Report each line in the rows below that contains the word "data" and copy it in full.

○ ○ ○ ○

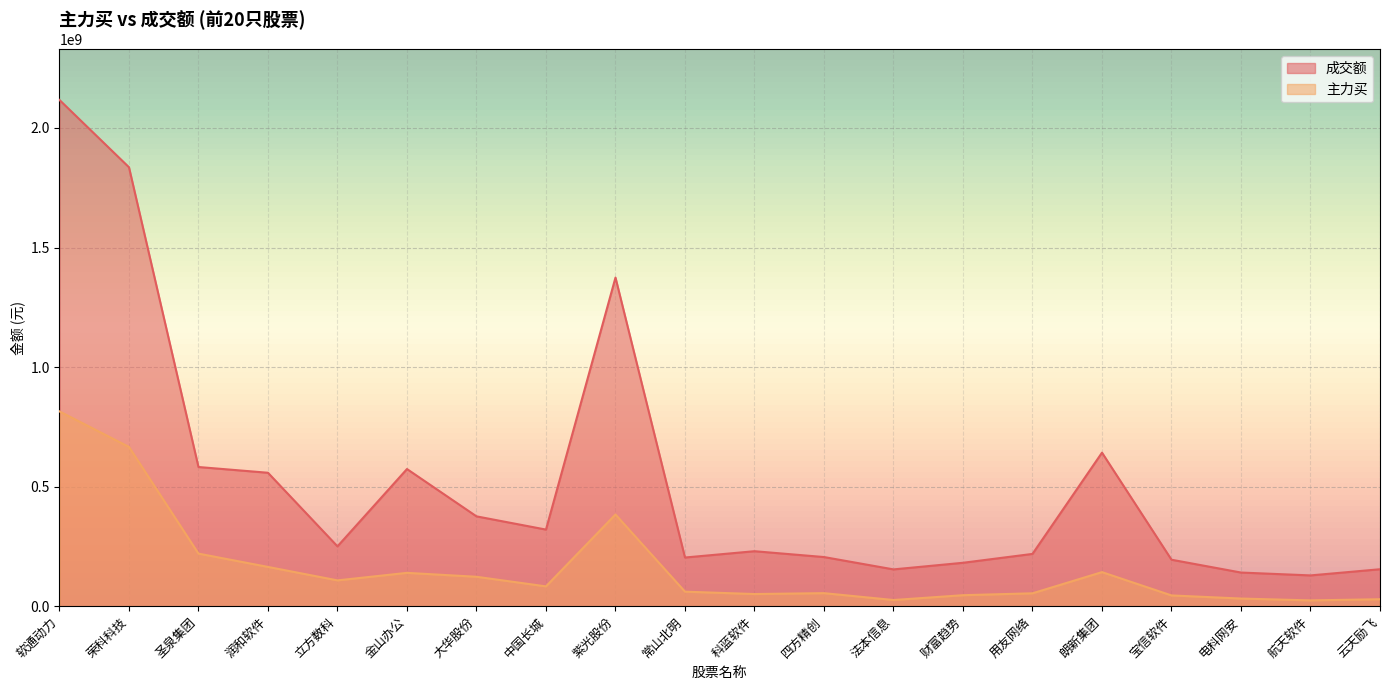

How many lines are shown in the chart?

2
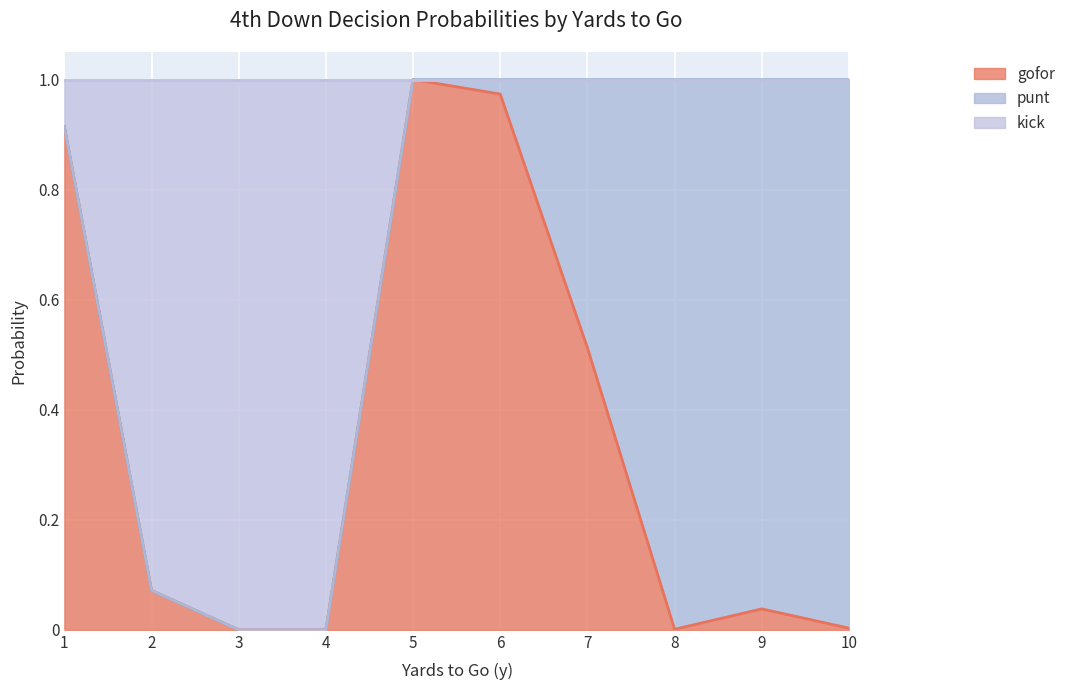

Does the chart display data point markers on the line(s)?

No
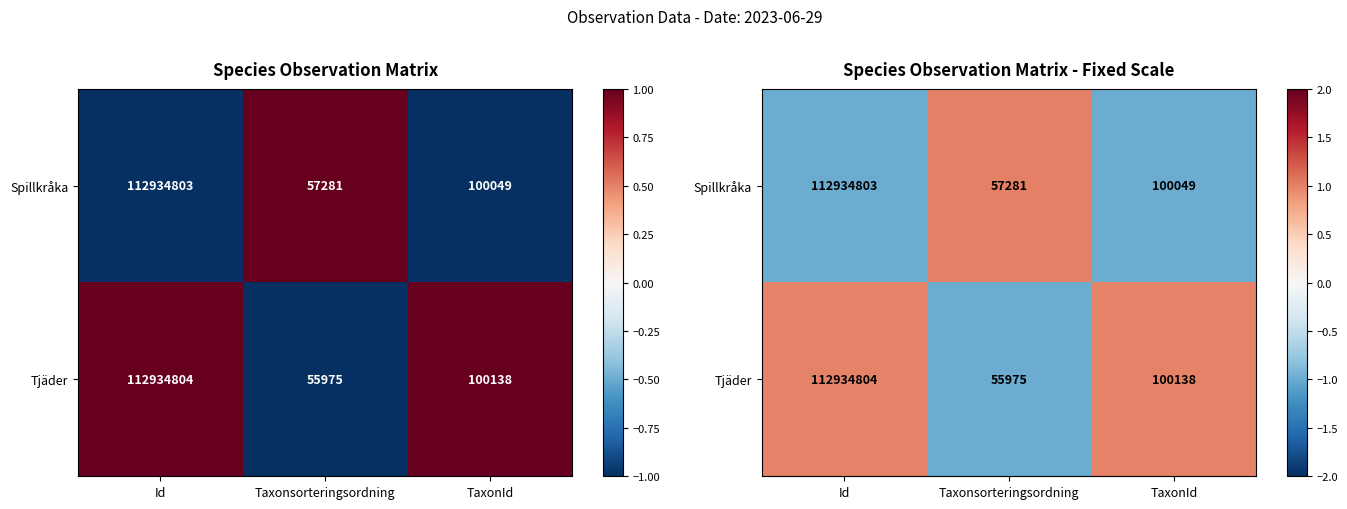

How many data points in Spillkråka are above 0?

1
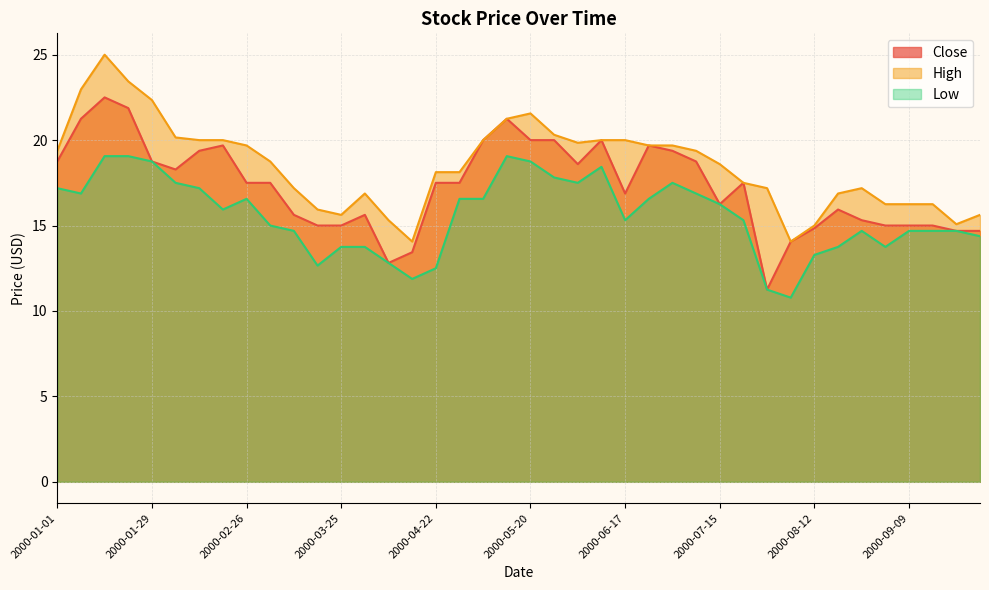

Where is High nearest to the value 19?

2000-03-04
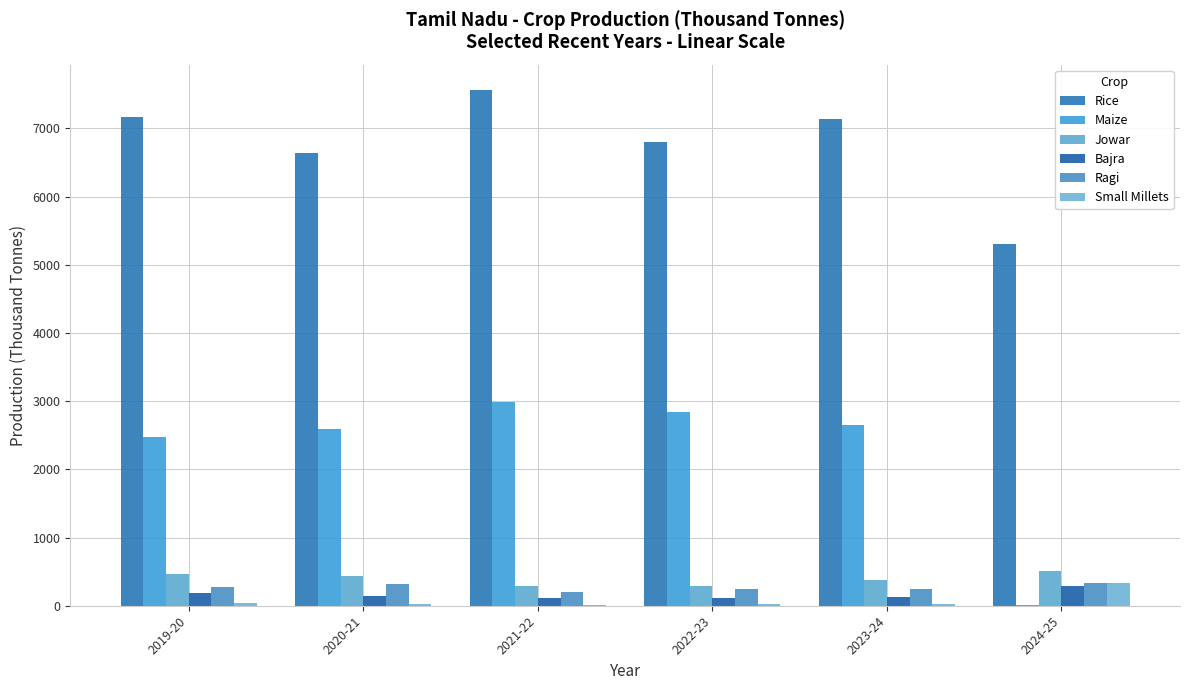

The value of Bajra at 2021-22 is 178.8. True or false?

False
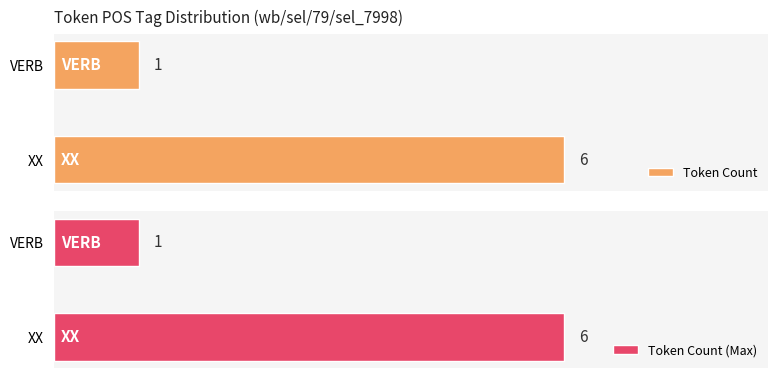

At how many categories does at least one series exceed 3?

1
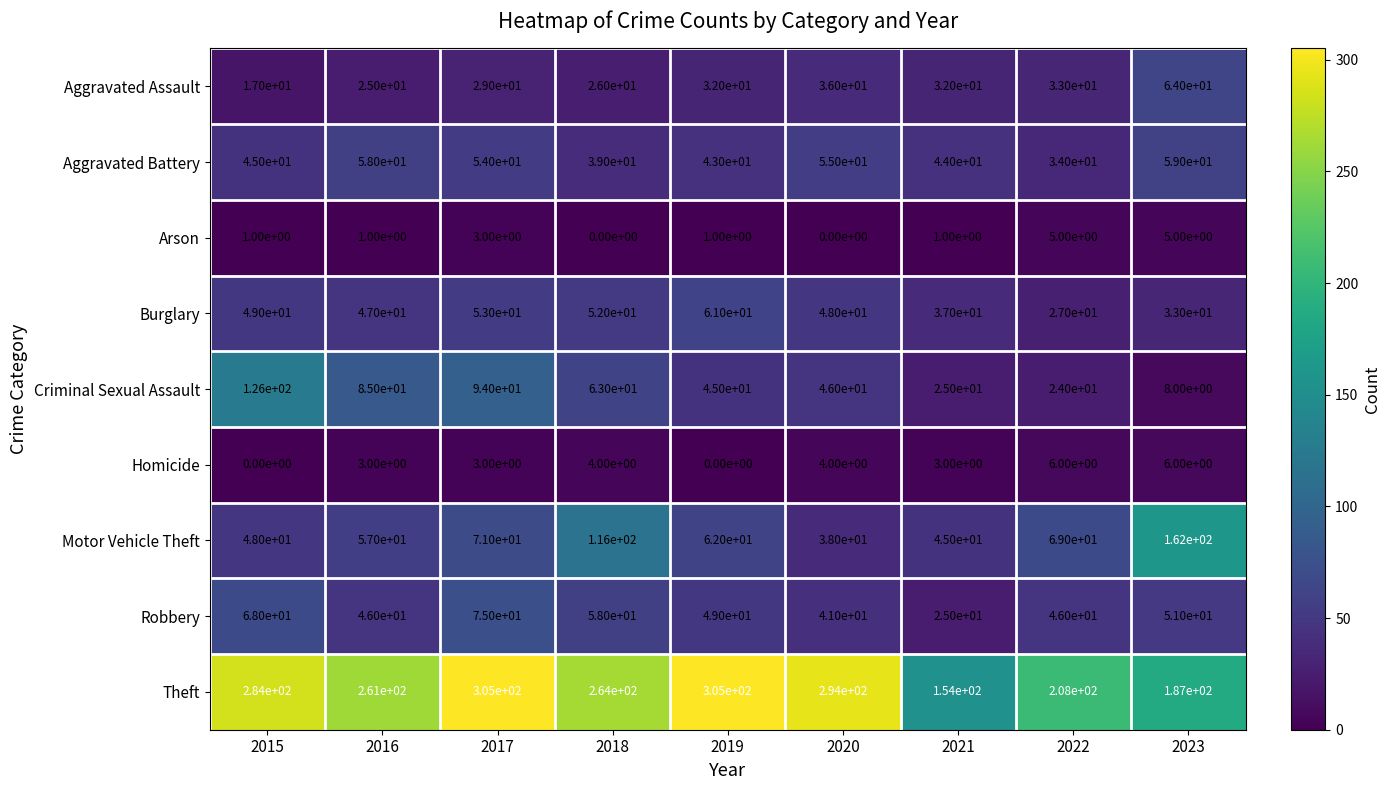

What is the difference between the highest and lowest values at 2021?

153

○ ○ ○ ○

WRITTEN REPLY ->
Does the chart display data point markers on the line(s)?
How many data points in Spillkråka are above 0?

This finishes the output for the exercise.